Enfim, para não listar cada uma das paradas, foram 8 ao total. Houveram mais 4 paradas pelo Exército Boliviano, todas com revistas no carro, na bagagem e também verificar se estávamos com as devidas autorizações. Lá pelas tantas – não lembramos mais em qual parada foi – um oficial (o único a se apresentar oficialmente e até mostrar a carteira dele) nos explicou que estavam realizando buscas devido a alguns acontecimentos na região e que ainda encontraríamos mas duas adiante.

Voltando para o caso do diesel, paramos em Robore para abastecer e pagamos novamente $ 7 bs., isso após procurarmos o posto por todo lugar na cidade.

Posto de Gasolina em Robore na Bolívia

Posto de gasolina em Robore na Bolívia

Seguindo viagem, chegamos a maior cidade entre a fronteira e Santa Cruz, ela se chama San José de Chiquitos, nos disseram que ali teríamos preços mais justos pelo diesel. Sabe o que aconteceu? Bombaaaa. Não só estavam errados, como era MAIS caro. Pagamos $ 9,53 bs., mas pelo menos recebemos uma informação importantíssima é o carro que não pode ser abastecido ao preço comum por ser de outro país. Mas caso tivéssemos um galão poderíamos comprar pelo valor de $3,72 bs., isso não foi exatamente o que entendi ao ouvir, mas após estar na estrada juntamos os pedaços das conversas e chegamos a essa conclusão.

E lá ia o disel embora mais um vez. Eu ainda achava que o carro chegaria ao destino com o que tinha mas paramos num posto e o cara nos disse que não abastecia carro estrangeiro. Ele disse que se fossemos mais adiante e voltássemos andando com um galão não teríamos problema. Voltamos para a estrada já meio desanimados, foi quando a Cau olhou para o lado e viu uns carroceiros com vários galões, achei melhor parar pois a intuição dela é boa. Na ansiedade por ter o nosso galão fizemos o retorno e fomos perguntar onde comprar, foi fácil, o cara dos galões nos vendeu um de 23 litros por $ 20 bs.. Pelo menos podemos dizer, bem melhor que ter pago mais de R$ 100 pelo galão no Brasil.
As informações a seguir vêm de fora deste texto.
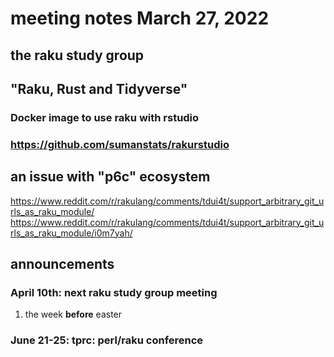 * meeting notes March 27, 2022
** the raku study group

** "Raku, Rust and Tidyverse"
*** Docker image to use raku with rstudio
*** https://github.com/sumanstats/rakurstudio

** an issue with "p6c" ecosystem
https://www.reddit.com/r/rakulang/comments/tdui4t/support_arbitrary_git_urls_as_raku_module/
https://www.reddit.com/r/rakulang/comments/tdui4t/support_arbitrary_git_urls_as_raku_module/i0m7yah/

** announcements 
*** April 10th: next raku study group meeting 
**** the week *before* easter
*** June 21-25: tprc: perl/raku conference 
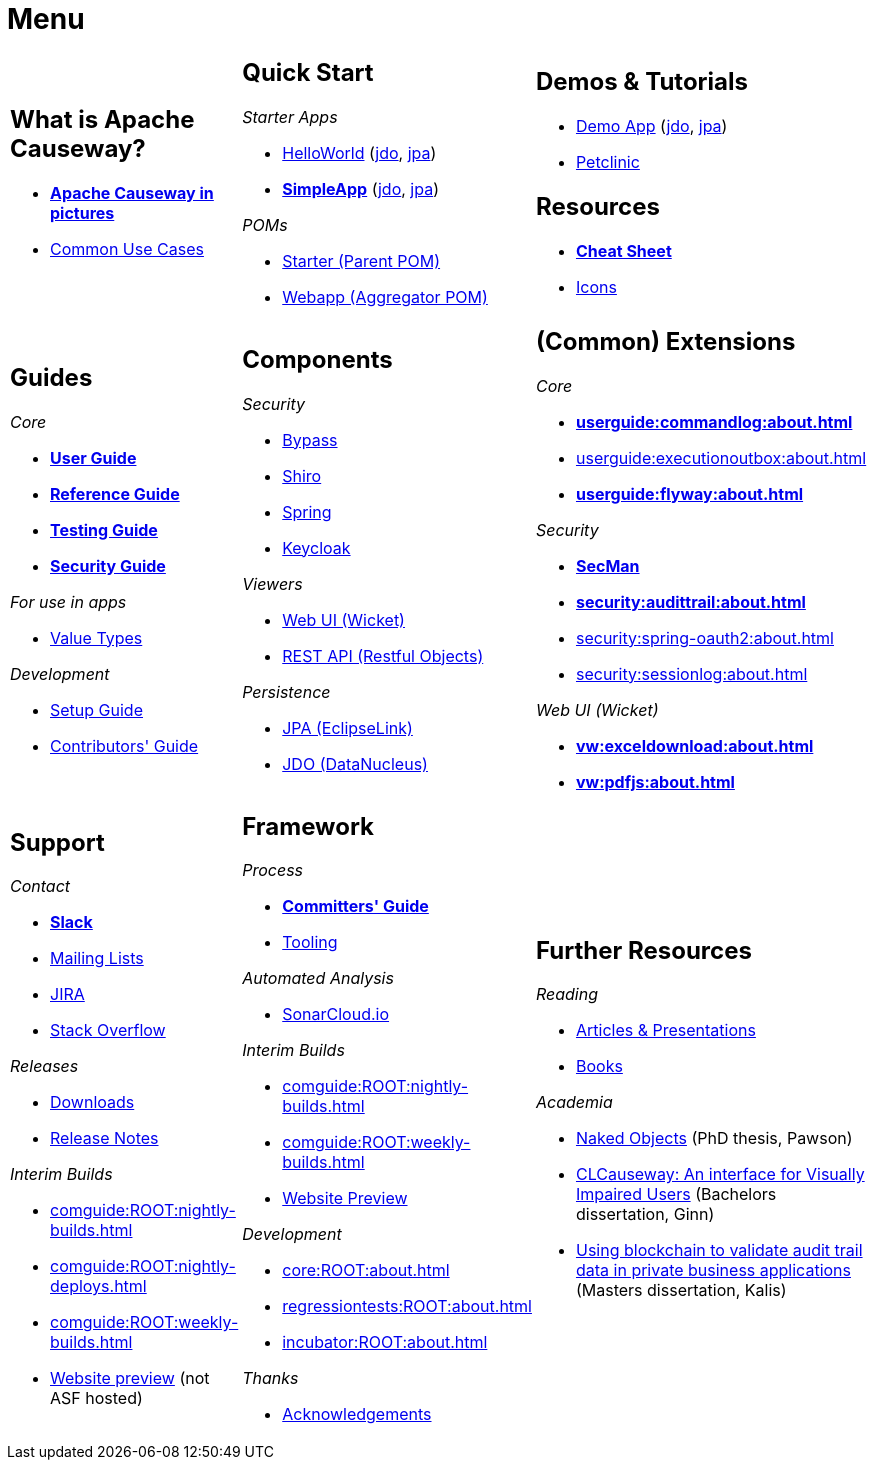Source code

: = Menu
:page-role: -narrow -title

:Notice: Licensed to the Apache Software Foundation (ASF) under one or more contributor license agreements. See the NOTICE file distributed with this work for additional information regarding copyright ownership. The ASF licenses this file to you under the Apache License, Version 2.0 (the "License"); you may not use this file except in compliance with the License. You may obtain a copy of the License at. http://www.apache.org/licenses/LICENSE-2.0 . Unless required by applicable law or agreed to in writing, software distributed under the License is distributed on an "AS IS" BASIS, WITHOUT WARRANTIES OR  CONDITIONS OF ANY KIND, either express or implied. See the License for the specific language governing permissions and limitations under the License.


[.nogrid]
[cols="1a,1a,1a",frame="none", grid="none", stripes="none"]
|===

|
[discrete]
== What is Apache Causeway?

* *xref:what-is-apache-causeway/causeway-in-pictures.adoc[Apache Causeway in pictures]*
* xref:what-is-apache-causeway/common-use-cases.adoc[Common Use Cases]

// LATER: update screencasts.
// * xref:what-is-apache-causeway/screencasts.adoc[Screencasts]

|
[discrete]
== Quick Start

_Starter Apps_

* xref:docs:starters:helloworld.adoc[HelloWorld]
(link:https://helloworld.jdo.causeway.incode.work[jdo],
link:https://helloworld.jpa.causeway.incode.work[jpa])
* *xref:docs:starters:simpleapp.adoc[SimpleApp]*
(link:https://simpleapp.jdo.causeway.incode.work[jdo],
link:https://simpleapp.jpa.causeway.incode.work[jpa])

_POMs_

* xref:docs:parent-pom:about.adoc[Starter (Parent POM)]
* xref:docs:mavendeps:about.adoc[Webapp (Aggregator POM)]

|
[discrete]
== Demos & Tutorials

* xref:docs:demo:about.adoc[Demo App]
(link:https://demo-wicket.jdo.causeway.incode.work[jdo], link:https://demo-wicket.jpa.causeway.incode.work[jpa])
* xref:tutorials:petclinic:about.adoc[Petclinic]

[discrete]
== Resources

* *xref:docs:resources:cheatsheet.adoc[Cheat Sheet]*
* xref:docs:resources:icons.adoc[Icons]

|
[discrete]
== Guides

_Core_

* *xref:userguide:ROOT:about.adoc[User Guide]*
* *xref:refguide:ROOT:about.adoc[Reference Guide]*
* *xref:testing:ROOT:about.adoc[Testing Guide]*
* *xref:security:ROOT:about.adoc[Security Guide]*

_For use in apps_

* xref:valuetypes:ROOT:about.adoc[Value Types]

_Development_

* xref:setupguide:ROOT:about.adoc[Setup Guide]
* xref:conguide:ROOT:about.adoc[Contributors' Guide]

|
[discrete]
== Components

_Security_

* xref:security:bypass:about.adoc[Bypass]
* xref:security:shiro:about.adoc[Shiro]
* xref:security:spring:about.adoc[Spring]
* xref:security:keycloak:about.adoc[Keycloak]

_Viewers_

* xref:vw:ROOT:about.adoc[Web UI (Wicket)]
* xref:vro:ROOT:about.adoc[REST API (Restful Objects)]

_Persistence_

* xref:pjpa:ROOT:about.adoc[JPA (EclipseLink)]
* xref:pjdo:ROOT:about.adoc[JDO (DataNucleus)]


|
[discrete]
== (Common) Extensions


_Core_

** *xref:userguide:commandlog:about.adoc[]*
** xref:userguide:executionoutbox:about.adoc[]
** *xref:userguide:flyway:about.adoc[]*


_Security_

** *xref:security:secman:about.adoc[SecMan]*
** *xref:security:audittrail:about.adoc[]*
** xref:security:spring-oauth2:about.adoc[]
** xref:security:sessionlog:about.adoc[]


_Web UI (Wicket)_

** *xref:vw:exceldownload:about.adoc[]*
** *xref:vw:pdfjs:about.adoc[]*


|
[discrete]
== Support

_Contact_

* *xref:docs:support:slack-channel.adoc[Slack]*
* xref:docs:support:mailing-list.adoc[Mailing Lists]
* link:https://issues.apache.org/jira/secure/RapidBoard.jspa?rapidView=87[JIRA]
* link:https://stackoverflow.com/questions/tagged/causeway[Stack Overflow]

_Releases_

* xref:docs:ROOT:downloads/how-to.adoc[Downloads]
* xref:relnotes:ROOT:about.adoc[Release Notes]

_Interim Builds_

* xref:comguide:ROOT:nightly-builds.adoc[]
* xref:comguide:ROOT:nightly-deploys.adoc[]
* xref:comguide:ROOT:weekly-builds.adoc[]
* link:https://apache-causeway-committers.github.io/causeway-nightly[Website preview] (not ASF hosted)


|
[discrete]
== Framework

_Process_

* *xref:comguide:ROOT:about.adoc[Committers' Guide]*
* xref:tooling:ROOT:about.adoc[Tooling]

_Automated Analysis_

* link:https://sonarcloud.io/dashboard?id=apache_causeway[SonarCloud.io]

_Interim Builds_

* xref:comguide:ROOT:nightly-builds.adoc[]
* xref:comguide:ROOT:weekly-builds.adoc[]
* link:https://apache-causeway-committers.github.io/causeway-nightly[Website Preview]

_Development_

* xref:core:ROOT:about.adoc[]
* xref:regressiontests:ROOT:about.adoc[]
* xref:incubator:ROOT:about.adoc[]


_Thanks_

* xref:more-thanks/more-thanks.adoc[Acknowledgements]


|
[discrete]
== Further Resources

_Reading_

* xref:going-deeper/articles-and-presentations.adoc[Articles & Presentations]
* xref:going-deeper/books.adoc[Books]


_Academia_

* link:{attachmentsdir}/Pawson-Naked-Objects-thesis.pdf[Naked Objects] (PhD thesis, Pawson)
* link:https://esc.fnwi.uva.nl/thesis/centraal/files/f270412620.pdf[CLCauseway: An interface for Visually Impaired Users] (Bachelors dissertation, Ginn)
* link:https://esc.fnwi.uva.nl/thesis/centraal/files/f1051832702.pdf[Using blockchain to validate audit trail data in private business applications] (Masters dissertation, Kalis)





//|
//[discrete]
//== Real-world Apps
//
//* https://github.com/estatio/estatio[Estatio]
//* https://github.com/incodehq/contactapp[ContactApp]
//* https://github.com/incodehq/ecpcrm[ECP CRM]

//_Example Apps_

//* https://github.com/apache/causeway-app-todoapp[TodoApp]
//* https://github.com/causewayaddons/causeway-app-kitchensink[Kitchensink]
//* https://github.com/causewayaddons/causeway-app-quickstart[Quickstart]

//_Experiments_
//
//* https://github.com/causewayaddons/causeway-app-neoapp[Neo4J Example]
//* https://github.com/causewayaddons/causeway-app-simpledsl[Causeway DSL Example]


//|
//[discrete]
//== 3rd party
//
//_Restful Objects viewers_
//
//* link:https://github.com/sebastianslutzky/AngularViewerCLI[AngularViewer]
//* link:https://github.com/sebastianslutzky/rob[ROB]
//
//|
//[discrete]




|===

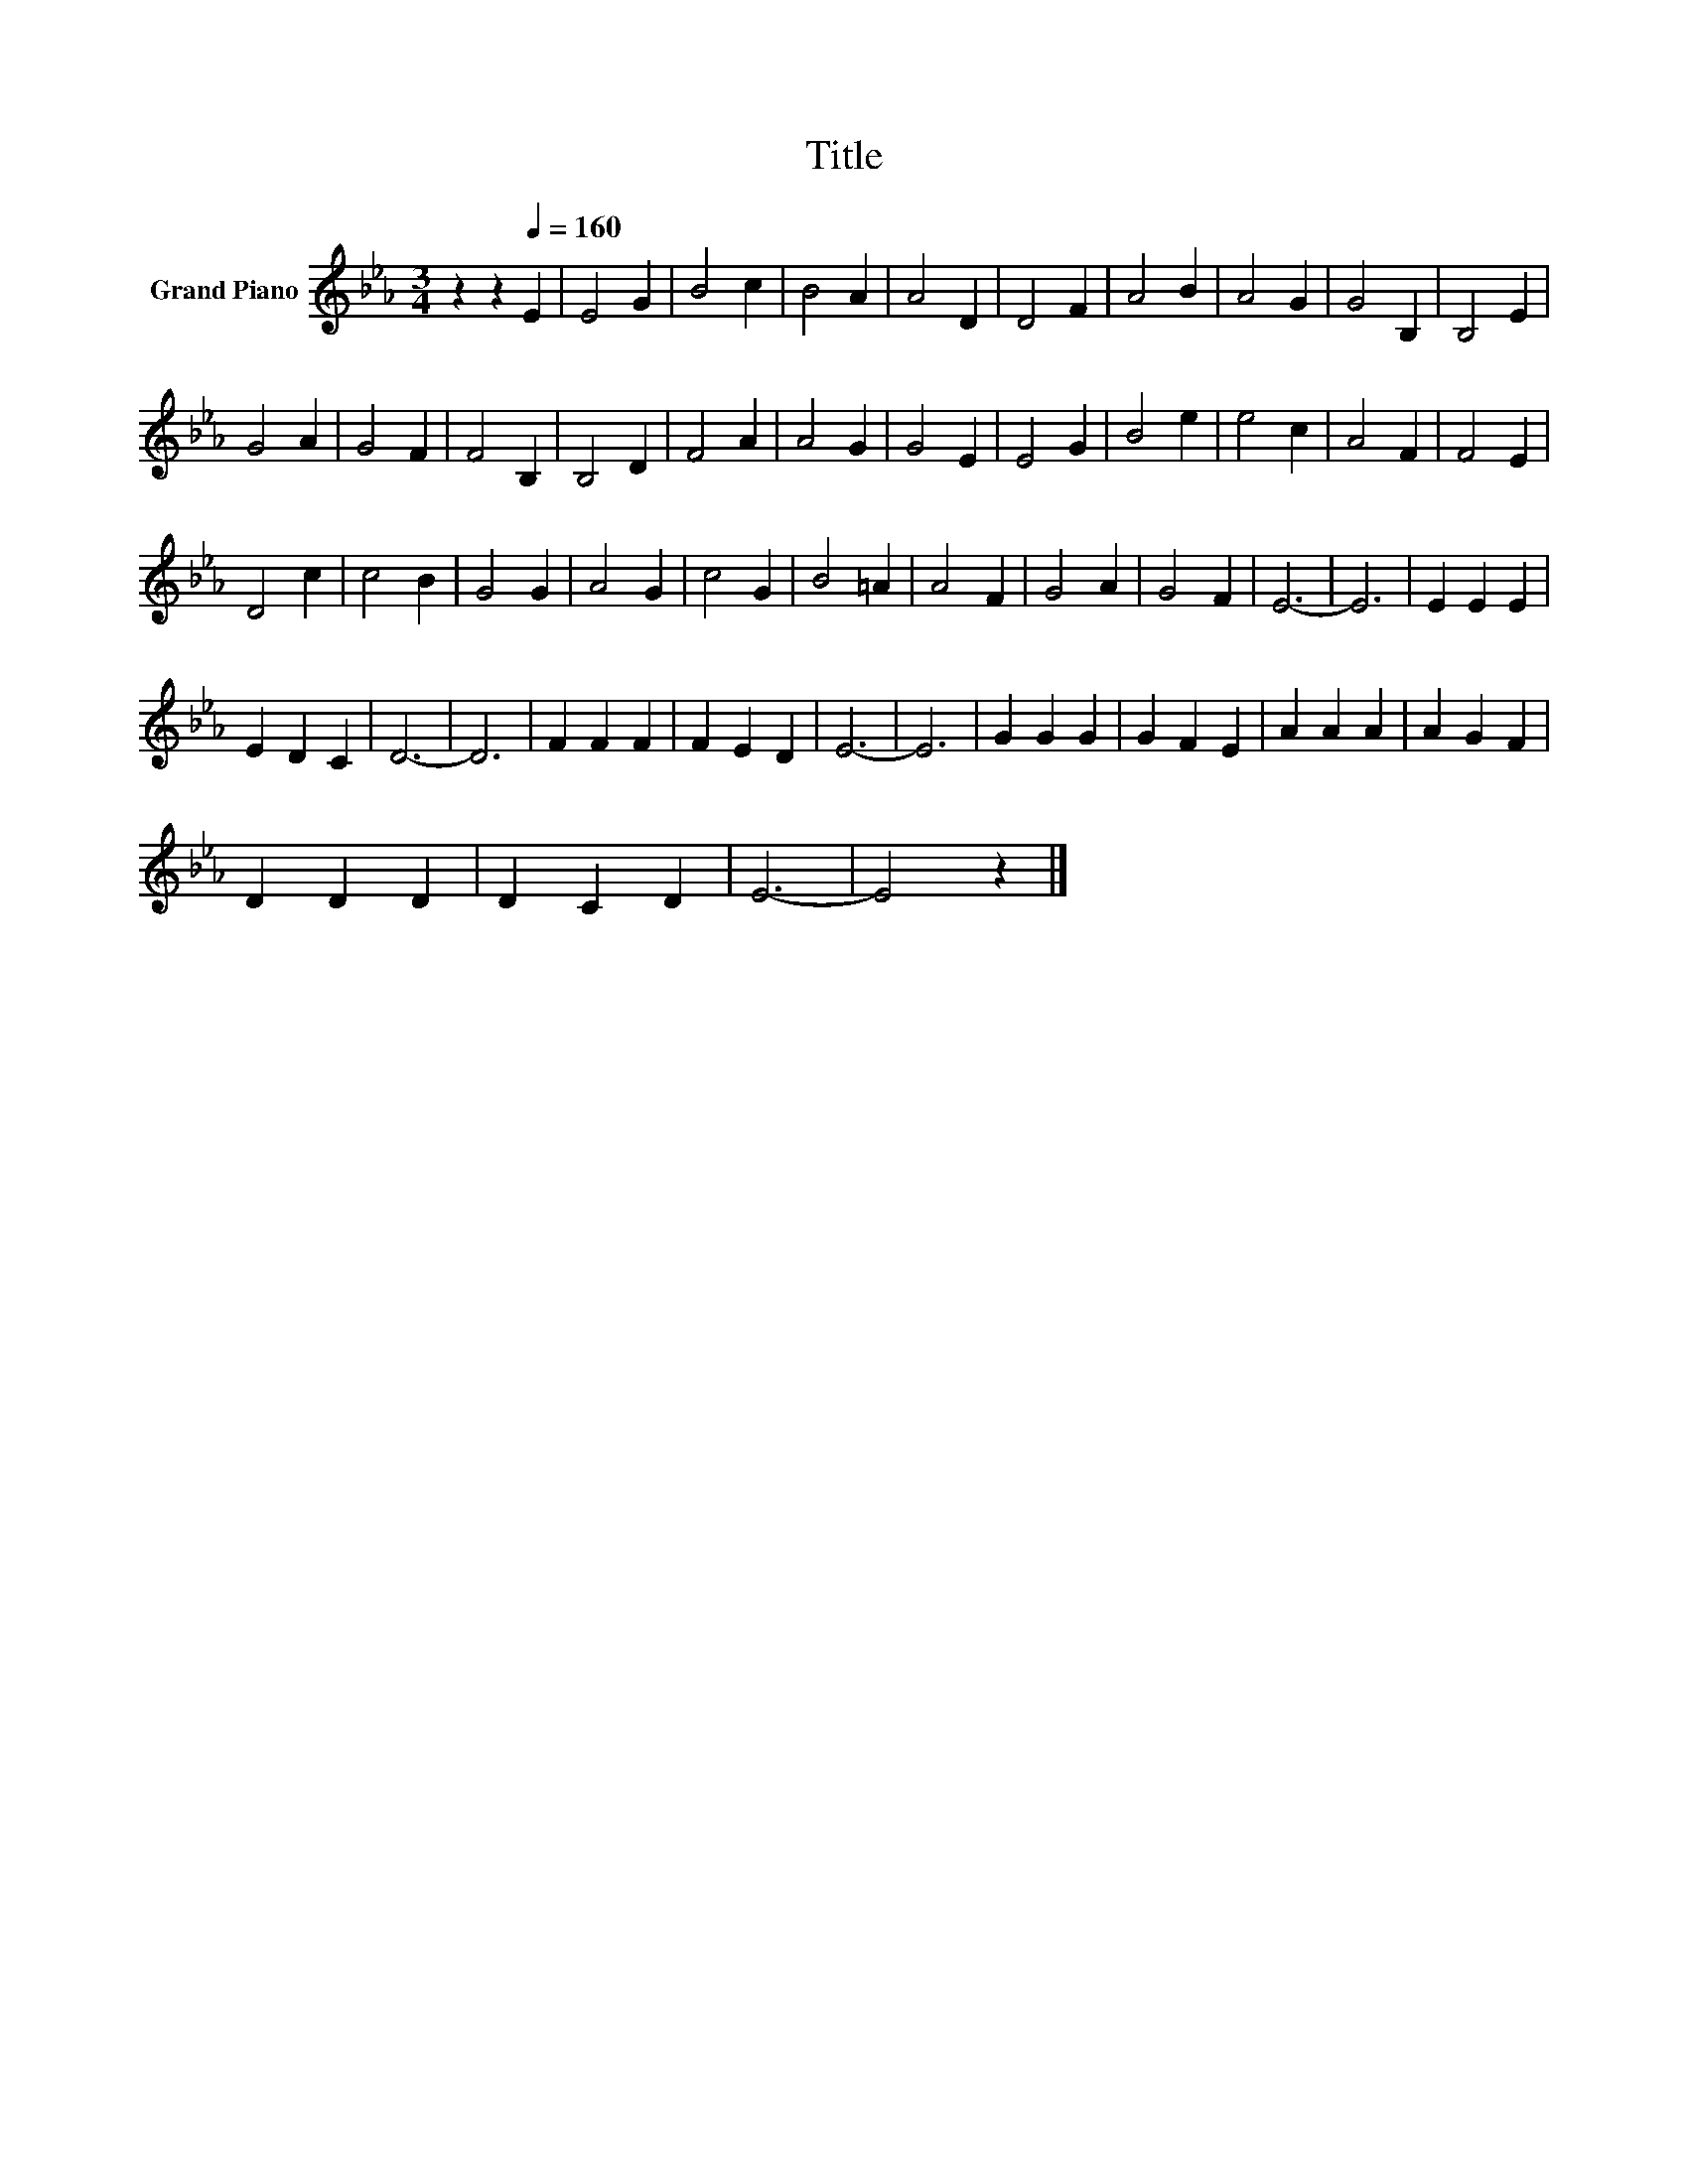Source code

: X:1
T:Title
L:1/8
M:3/4
K:Eb
V:1 treble nm="Grand Piano"
V:1
 z2 z2[Q:1/4=160] E2 | E4 G2 | B4 c2 | B4 A2 | A4 D2 | D4 F2 | A4 B2 | A4 G2 | G4 B,2 | B,4 E2 | %10
 G4 A2 | G4 F2 | F4 B,2 | B,4 D2 | F4 A2 | A4 G2 | G4 E2 | E4 G2 | B4 e2 | e4 c2 | A4 F2 | F4 E2 | %22
 D4 c2 | c4 B2 | G4 G2 | A4 G2 | c4 G2 | B4 =A2 | A4 F2 | G4 A2 | G4 F2 | E6- | E6 | E2 E2 E2 | %34
 E2 D2 C2 | D6- | D6 | F2 F2 F2 | F2 E2 D2 | E6- | E6 | G2 G2 G2 | G2 F2 E2 | A2 A2 A2 | A2 G2 F2 | %45
 D2 D2 D2 | D2 C2 D2 | E6- | E4 z2 |] %49

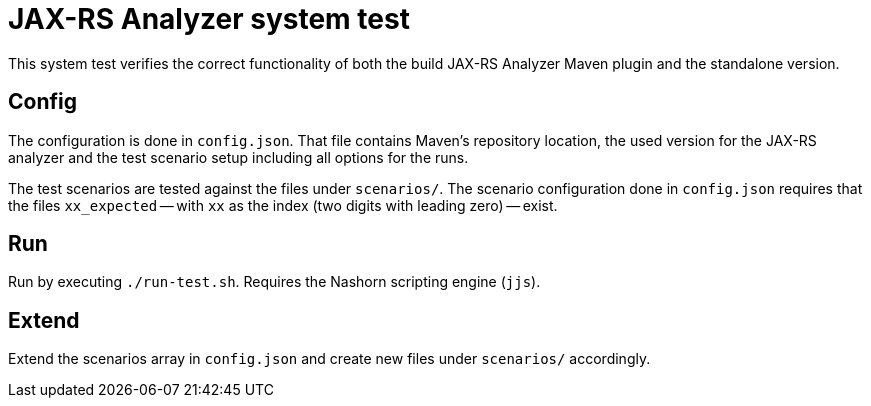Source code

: = JAX-RS Analyzer system test

This system test verifies the correct functionality of both the build JAX-RS Analyzer Maven plugin and the standalone version.

== Config
The configuration is done in `config.json`.
That file contains Maven's repository location, the used version for the JAX-RS analyzer and the test scenario setup including all options for the runs.

The test scenarios are tested against the files under `scenarios/`.
The scenario configuration done in `config.json` requires that the files `xx_expected` -- with `xx` as the index (two digits with leading zero) -- exist.

== Run
Run by executing `./run-test.sh`. Requires the Nashorn scripting engine (`jjs`).

== Extend
Extend the scenarios array in `config.json` and create new files under `scenarios/` accordingly.
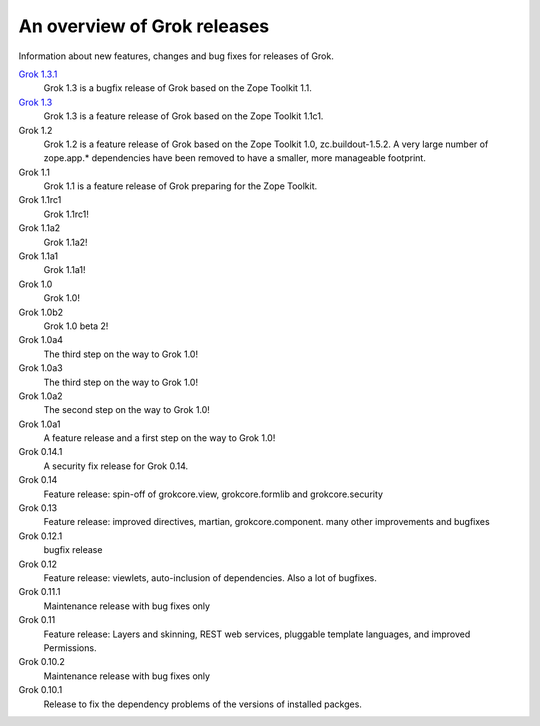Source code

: .. _releases:

============================
An overview of Grok releases
============================

Information about new features, changes and bug fixes for releases of Grok.

`Grok 1.3.1 <http://grok.zope.org/doc/1.3.1>`_
  Grok 1.3 is a bugfix release of Grok based on the Zope Toolkit 1.1.

`Grok 1.3 <http://grok.zope.org/doc/1.3>`_
  Grok 1.3 is a feature release of Grok based on the Zope Toolkit 1.1c1.

Grok 1.2
  Grok 1.2 is a feature release of Grok based on the Zope Toolkit 1.0,
  zc.buildout-1.5.2. A very large number of zope.app.* dependencies have been
  removed to have a smaller, more manageable footprint.

Grok 1.1
  Grok 1.1 is a feature release of Grok preparing for the Zope Toolkit.

Grok 1.1rc1
  Grok 1.1rc1!

Grok 1.1a2
  Grok 1.1a2!

Grok 1.1a1
  Grok 1.1a1!

Grok 1.0
  Grok 1.0!

Grok 1.0b2
  Grok 1.0 beta 2!

Grok 1.0a4
  The third step on the way to Grok 1.0!

Grok 1.0a3
  The third step on the way to Grok 1.0!

Grok 1.0a2
  The second step on the way to Grok 1.0!

Grok 1.0a1
  A feature release and a first step on the way to Grok 1.0!

Grok 0.14.1
  A security fix release for Grok 0.14.

Grok 0.14
  Feature release: spin-off of grokcore.view, grokcore.formlib and
  grokcore.security

Grok 0.13
  Feature release: improved directives, martian, grokcore.component. many
  other improvements and bugfixes

Grok 0.12.1
  bugfix release

Grok 0.12
  Feature release: viewlets, auto-inclusion of dependencies. Also a lot of
  bugfixes.

Grok 0.11.1
  Maintenance release with bug fixes only

Grok 0.11
  Feature release: Layers and skinning, REST web services, pluggable template
  languages, and improved Permissions.

Grok 0.10.2
  Maintenance release with bug fixes only

Grok 0.10.1
  Release to fix the dependency problems of the versions of installed packges.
Voltamos ao posto, a Cau ficou no carro e eu surgi do meio do nada com um galão “embaixo do braço”. O cara me reconheceu e ainda brincou, “achou um galão é?”. Finalmente compramos pelo preço local e eu voltei em direção ao carro falando alto pra Cau: “Ahora somos bolivianos! ¡Viva la revolución”. Estava bem feliz pela economia que faríamos dali em diante.

Seguimos viagem, já era noite e aprendemos mais duas lições:

  1. Todos possuem faróis – altos, de milha, etc. – todos andam com eles ligados. Ganha a disputa quem tem o farol mais forte;
  2. Quando está ultrapassando (pela faixa contrária) e tem alguém vindo, essa pessoa freia. Em nenhum momento vi um motorista se abster de passar só por que havia alguém vindo em sua direção. Vimos dois quase acidentes.

Chegamos em Santa Cruz e ainda tivemos que enfrentar um trânsito chato e um certo desrespeito aos bons costumes quando ao volante, mas chegamos ao Jodanga Backpacker HI! Hostel às 20h30, 11 horas depois da saída de Puerto Suarez.